Irritado porque o Instituto Brasileiro de Geografia e Estatística (IBGE) divulgou na última sexta-feira que a taxa de desemprego no segundo trimestre deste ano foi de 14,6%, o que, a seu ver, prejudica não apenas a imagem do governo num ano pré-eleitoral, mas, também, a de sua própria gestão à frente do Ministério da Economia, o ministro Paulo Guedes voltou a entrar em rota de colisão com esse órgão. Agora, ele o acusou de “estar na idade da pedra lascada”.

[Itens armazenados]

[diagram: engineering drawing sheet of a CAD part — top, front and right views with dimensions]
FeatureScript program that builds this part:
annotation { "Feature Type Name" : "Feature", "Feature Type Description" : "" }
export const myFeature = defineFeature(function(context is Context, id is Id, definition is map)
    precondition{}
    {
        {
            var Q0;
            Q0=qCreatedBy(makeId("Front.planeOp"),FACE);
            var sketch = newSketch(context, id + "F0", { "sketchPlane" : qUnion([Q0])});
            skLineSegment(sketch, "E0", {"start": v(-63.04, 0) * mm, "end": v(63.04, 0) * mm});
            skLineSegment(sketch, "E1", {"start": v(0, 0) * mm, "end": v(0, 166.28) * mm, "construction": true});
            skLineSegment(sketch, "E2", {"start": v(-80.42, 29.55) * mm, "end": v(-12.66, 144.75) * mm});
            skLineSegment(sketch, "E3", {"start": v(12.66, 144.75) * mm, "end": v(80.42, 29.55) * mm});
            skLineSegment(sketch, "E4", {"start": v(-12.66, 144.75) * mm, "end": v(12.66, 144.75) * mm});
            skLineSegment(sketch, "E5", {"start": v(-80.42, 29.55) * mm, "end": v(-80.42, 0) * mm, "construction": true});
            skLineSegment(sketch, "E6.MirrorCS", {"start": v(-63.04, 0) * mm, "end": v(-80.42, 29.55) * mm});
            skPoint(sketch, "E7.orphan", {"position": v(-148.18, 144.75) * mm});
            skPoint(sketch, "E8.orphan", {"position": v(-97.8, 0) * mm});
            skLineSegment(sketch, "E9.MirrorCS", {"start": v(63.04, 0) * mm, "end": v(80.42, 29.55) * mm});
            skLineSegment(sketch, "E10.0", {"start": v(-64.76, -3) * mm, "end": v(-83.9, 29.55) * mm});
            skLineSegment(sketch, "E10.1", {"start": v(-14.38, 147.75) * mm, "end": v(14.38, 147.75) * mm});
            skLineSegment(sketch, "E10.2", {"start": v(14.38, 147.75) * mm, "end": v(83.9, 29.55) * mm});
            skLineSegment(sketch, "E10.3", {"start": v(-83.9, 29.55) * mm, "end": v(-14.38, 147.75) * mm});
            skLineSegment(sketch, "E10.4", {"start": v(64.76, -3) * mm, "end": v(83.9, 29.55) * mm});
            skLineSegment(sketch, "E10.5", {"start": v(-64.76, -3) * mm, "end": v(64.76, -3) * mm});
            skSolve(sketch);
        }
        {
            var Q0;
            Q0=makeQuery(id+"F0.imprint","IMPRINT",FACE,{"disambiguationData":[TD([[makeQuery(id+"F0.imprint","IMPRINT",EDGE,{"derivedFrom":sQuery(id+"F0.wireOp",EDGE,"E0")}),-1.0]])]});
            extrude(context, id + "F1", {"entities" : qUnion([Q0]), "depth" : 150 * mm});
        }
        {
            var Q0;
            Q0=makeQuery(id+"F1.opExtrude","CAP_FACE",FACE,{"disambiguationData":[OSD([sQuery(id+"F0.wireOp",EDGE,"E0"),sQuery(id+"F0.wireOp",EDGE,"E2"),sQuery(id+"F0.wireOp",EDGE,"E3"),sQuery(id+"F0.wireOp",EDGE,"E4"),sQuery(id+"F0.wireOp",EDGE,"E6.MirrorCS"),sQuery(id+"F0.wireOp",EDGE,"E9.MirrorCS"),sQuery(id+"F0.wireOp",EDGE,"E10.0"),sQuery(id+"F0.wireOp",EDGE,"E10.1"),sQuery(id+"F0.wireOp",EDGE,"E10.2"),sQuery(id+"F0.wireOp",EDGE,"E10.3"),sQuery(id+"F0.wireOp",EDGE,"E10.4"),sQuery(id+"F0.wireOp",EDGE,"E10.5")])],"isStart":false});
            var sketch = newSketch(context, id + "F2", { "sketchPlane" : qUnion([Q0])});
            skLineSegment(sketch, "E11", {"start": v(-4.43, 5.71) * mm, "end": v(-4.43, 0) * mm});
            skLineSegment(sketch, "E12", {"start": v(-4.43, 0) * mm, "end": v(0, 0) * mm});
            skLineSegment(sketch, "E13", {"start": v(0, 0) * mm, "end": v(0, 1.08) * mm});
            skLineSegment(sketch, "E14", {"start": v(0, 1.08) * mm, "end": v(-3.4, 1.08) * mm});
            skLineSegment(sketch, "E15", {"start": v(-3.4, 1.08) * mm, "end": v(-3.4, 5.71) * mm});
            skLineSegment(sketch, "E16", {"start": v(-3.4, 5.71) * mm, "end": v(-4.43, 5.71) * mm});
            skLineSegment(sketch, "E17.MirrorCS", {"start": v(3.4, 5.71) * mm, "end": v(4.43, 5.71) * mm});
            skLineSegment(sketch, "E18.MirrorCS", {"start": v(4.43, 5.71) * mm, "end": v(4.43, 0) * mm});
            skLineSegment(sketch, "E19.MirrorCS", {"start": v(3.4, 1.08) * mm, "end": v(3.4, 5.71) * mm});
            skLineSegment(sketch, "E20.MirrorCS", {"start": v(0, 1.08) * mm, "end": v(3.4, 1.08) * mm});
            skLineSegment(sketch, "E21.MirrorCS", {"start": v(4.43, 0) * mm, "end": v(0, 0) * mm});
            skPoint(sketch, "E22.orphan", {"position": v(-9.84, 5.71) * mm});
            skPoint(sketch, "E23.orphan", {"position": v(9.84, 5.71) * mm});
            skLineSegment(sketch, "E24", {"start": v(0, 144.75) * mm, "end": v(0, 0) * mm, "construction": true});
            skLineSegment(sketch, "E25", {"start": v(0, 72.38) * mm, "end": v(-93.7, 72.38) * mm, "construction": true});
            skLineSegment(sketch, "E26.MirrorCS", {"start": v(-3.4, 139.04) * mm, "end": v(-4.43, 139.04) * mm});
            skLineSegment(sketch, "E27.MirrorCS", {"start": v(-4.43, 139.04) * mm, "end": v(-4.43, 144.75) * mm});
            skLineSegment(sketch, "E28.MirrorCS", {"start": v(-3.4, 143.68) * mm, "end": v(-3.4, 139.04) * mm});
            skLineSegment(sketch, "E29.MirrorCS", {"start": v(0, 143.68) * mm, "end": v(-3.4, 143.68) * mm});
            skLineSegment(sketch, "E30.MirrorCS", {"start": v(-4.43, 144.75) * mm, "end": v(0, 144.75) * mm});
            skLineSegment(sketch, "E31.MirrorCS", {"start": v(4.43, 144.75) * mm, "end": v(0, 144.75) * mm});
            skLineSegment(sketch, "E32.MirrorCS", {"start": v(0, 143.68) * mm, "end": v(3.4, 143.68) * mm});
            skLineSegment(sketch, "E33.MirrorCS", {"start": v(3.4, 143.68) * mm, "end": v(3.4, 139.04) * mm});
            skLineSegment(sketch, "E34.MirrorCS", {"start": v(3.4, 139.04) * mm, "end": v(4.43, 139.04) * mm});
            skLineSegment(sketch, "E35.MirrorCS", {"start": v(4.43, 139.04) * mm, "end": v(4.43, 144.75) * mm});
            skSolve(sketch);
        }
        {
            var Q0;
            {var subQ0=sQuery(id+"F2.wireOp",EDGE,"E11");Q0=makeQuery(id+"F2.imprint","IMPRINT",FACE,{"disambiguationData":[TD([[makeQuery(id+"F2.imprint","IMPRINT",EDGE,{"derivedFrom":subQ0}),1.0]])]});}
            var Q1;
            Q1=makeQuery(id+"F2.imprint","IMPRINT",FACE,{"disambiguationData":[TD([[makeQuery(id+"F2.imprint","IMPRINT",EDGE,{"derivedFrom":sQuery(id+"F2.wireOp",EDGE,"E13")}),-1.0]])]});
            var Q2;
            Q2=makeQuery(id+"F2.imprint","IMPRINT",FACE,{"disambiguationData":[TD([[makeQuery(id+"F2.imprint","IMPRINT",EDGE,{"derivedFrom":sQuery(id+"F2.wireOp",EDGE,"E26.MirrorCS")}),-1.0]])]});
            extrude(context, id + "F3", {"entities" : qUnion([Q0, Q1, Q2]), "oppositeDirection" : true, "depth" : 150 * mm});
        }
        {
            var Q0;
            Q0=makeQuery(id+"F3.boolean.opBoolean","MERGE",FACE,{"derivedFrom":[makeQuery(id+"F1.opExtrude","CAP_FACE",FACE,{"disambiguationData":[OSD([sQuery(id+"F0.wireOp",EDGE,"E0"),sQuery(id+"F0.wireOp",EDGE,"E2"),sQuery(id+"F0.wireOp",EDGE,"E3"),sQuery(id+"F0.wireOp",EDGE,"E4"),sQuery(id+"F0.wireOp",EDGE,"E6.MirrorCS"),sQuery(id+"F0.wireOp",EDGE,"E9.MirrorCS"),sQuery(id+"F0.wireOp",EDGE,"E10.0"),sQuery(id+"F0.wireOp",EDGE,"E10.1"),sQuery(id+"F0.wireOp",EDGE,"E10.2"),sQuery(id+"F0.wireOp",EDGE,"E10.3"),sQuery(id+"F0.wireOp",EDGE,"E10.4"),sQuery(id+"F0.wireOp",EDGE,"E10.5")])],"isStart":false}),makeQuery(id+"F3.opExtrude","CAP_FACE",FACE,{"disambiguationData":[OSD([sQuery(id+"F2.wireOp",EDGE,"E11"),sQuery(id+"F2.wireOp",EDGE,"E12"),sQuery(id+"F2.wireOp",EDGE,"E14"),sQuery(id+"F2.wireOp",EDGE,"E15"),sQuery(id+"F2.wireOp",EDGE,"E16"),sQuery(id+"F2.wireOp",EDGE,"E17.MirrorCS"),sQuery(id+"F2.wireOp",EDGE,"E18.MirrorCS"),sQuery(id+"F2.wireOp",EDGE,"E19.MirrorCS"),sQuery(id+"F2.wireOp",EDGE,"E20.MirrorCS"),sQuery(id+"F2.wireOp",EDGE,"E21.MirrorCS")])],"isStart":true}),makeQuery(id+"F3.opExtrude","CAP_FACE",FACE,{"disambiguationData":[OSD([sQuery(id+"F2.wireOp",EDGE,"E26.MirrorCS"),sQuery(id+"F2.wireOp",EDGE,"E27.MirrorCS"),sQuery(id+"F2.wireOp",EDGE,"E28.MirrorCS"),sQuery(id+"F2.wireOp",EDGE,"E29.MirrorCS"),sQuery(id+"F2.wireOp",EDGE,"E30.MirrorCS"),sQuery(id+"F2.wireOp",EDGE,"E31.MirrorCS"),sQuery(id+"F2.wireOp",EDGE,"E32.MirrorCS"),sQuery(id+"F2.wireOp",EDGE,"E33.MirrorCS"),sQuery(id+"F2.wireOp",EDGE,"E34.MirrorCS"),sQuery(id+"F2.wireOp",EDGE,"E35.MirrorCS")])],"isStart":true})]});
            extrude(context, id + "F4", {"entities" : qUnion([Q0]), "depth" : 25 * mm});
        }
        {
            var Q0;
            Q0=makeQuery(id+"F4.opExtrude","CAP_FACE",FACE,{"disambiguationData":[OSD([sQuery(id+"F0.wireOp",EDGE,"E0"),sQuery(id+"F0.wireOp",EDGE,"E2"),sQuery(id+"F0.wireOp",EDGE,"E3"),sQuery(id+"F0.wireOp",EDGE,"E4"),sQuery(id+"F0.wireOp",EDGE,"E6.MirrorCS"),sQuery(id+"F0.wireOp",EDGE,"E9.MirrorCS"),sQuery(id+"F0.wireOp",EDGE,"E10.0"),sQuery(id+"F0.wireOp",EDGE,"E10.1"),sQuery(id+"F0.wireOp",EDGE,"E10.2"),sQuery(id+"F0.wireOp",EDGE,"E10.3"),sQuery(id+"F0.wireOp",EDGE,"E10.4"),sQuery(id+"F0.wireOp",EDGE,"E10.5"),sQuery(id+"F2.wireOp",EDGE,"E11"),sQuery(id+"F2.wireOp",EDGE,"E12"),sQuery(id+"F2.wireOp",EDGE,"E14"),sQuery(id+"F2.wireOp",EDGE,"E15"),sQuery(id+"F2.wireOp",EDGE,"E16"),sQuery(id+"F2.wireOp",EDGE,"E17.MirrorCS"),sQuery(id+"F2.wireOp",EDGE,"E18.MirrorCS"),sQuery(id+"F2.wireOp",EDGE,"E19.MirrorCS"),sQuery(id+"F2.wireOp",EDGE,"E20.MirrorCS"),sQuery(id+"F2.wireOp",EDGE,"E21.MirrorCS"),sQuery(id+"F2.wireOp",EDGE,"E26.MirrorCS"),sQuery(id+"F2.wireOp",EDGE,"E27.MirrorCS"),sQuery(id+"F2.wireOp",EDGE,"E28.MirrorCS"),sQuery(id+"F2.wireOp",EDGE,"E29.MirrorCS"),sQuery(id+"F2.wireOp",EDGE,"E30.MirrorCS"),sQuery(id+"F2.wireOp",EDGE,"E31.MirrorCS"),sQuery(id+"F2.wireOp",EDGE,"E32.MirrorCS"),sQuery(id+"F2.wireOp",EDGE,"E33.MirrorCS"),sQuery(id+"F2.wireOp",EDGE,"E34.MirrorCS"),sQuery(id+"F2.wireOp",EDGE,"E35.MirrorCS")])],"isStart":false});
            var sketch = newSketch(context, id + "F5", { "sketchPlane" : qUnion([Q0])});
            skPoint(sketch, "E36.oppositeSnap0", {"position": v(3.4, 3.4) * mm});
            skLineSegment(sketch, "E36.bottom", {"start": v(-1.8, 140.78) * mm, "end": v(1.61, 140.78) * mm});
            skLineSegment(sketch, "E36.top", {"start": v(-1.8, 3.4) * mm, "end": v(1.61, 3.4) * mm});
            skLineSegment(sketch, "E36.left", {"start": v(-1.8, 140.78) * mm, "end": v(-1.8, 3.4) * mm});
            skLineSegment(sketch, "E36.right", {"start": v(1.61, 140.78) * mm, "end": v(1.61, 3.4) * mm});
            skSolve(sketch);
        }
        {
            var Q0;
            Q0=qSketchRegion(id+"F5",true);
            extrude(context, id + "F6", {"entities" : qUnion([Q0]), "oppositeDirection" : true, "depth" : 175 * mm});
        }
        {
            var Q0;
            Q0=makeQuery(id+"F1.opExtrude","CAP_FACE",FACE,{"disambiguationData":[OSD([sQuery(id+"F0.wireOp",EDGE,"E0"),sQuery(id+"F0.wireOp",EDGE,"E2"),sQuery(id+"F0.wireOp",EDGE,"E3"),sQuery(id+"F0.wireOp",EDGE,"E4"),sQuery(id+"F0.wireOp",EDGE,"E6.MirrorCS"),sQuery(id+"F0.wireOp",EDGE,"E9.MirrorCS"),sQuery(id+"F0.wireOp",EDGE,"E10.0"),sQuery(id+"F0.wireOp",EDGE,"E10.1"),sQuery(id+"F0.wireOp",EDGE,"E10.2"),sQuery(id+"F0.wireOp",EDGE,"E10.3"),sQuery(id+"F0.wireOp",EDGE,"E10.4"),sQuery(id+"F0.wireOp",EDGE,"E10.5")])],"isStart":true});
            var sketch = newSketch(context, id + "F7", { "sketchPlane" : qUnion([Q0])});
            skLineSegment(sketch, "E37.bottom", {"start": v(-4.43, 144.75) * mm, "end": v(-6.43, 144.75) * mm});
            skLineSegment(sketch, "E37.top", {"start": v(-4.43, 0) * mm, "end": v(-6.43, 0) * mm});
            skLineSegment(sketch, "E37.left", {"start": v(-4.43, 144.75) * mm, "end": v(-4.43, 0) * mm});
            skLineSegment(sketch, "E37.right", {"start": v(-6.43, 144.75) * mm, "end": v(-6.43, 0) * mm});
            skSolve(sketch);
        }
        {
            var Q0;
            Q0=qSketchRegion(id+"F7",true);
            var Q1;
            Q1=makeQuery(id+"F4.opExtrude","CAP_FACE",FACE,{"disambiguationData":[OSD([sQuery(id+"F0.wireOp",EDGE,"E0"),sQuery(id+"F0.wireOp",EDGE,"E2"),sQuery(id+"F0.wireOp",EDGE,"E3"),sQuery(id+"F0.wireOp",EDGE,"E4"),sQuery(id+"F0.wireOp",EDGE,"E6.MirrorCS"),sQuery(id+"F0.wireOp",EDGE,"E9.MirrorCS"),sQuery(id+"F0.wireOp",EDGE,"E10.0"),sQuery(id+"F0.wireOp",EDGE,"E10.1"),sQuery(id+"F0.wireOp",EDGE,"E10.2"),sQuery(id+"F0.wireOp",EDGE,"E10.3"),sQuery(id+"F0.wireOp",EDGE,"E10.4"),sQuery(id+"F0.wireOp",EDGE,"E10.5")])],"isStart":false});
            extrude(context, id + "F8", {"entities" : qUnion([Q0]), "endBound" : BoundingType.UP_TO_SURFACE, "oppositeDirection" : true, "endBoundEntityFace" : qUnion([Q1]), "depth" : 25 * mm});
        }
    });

▶ Lista de tarefas:
- 1) Segundo o trecho fornecido, qual foi a taxa de desemprego do segundo trimestre divulgada pelo IBGE?
- 2) Liste todos os nomes próprios de pessoas e de instituições citados no trecho fornecido.
- 3) De acordo com o trecho fornecido, por que Paulo Guedes ficou irritado com o IBGE?

▶ Respostas do exercício:
- 1) 14,6%.

- 2)
- Instituto Brasileiro de Geografia e Estatística (IBGE)
- Ministério da Economia
- Paulo Guedes

- 3) O IBGE divulgou que a taxa de desemprego no segundo trimestre foi de 14,6%. Na visão de Guedes, esse dado prejudica a imagem do governo num ano pré-eleitoral e também a de sua própria gestão à frente do Ministério da Economia.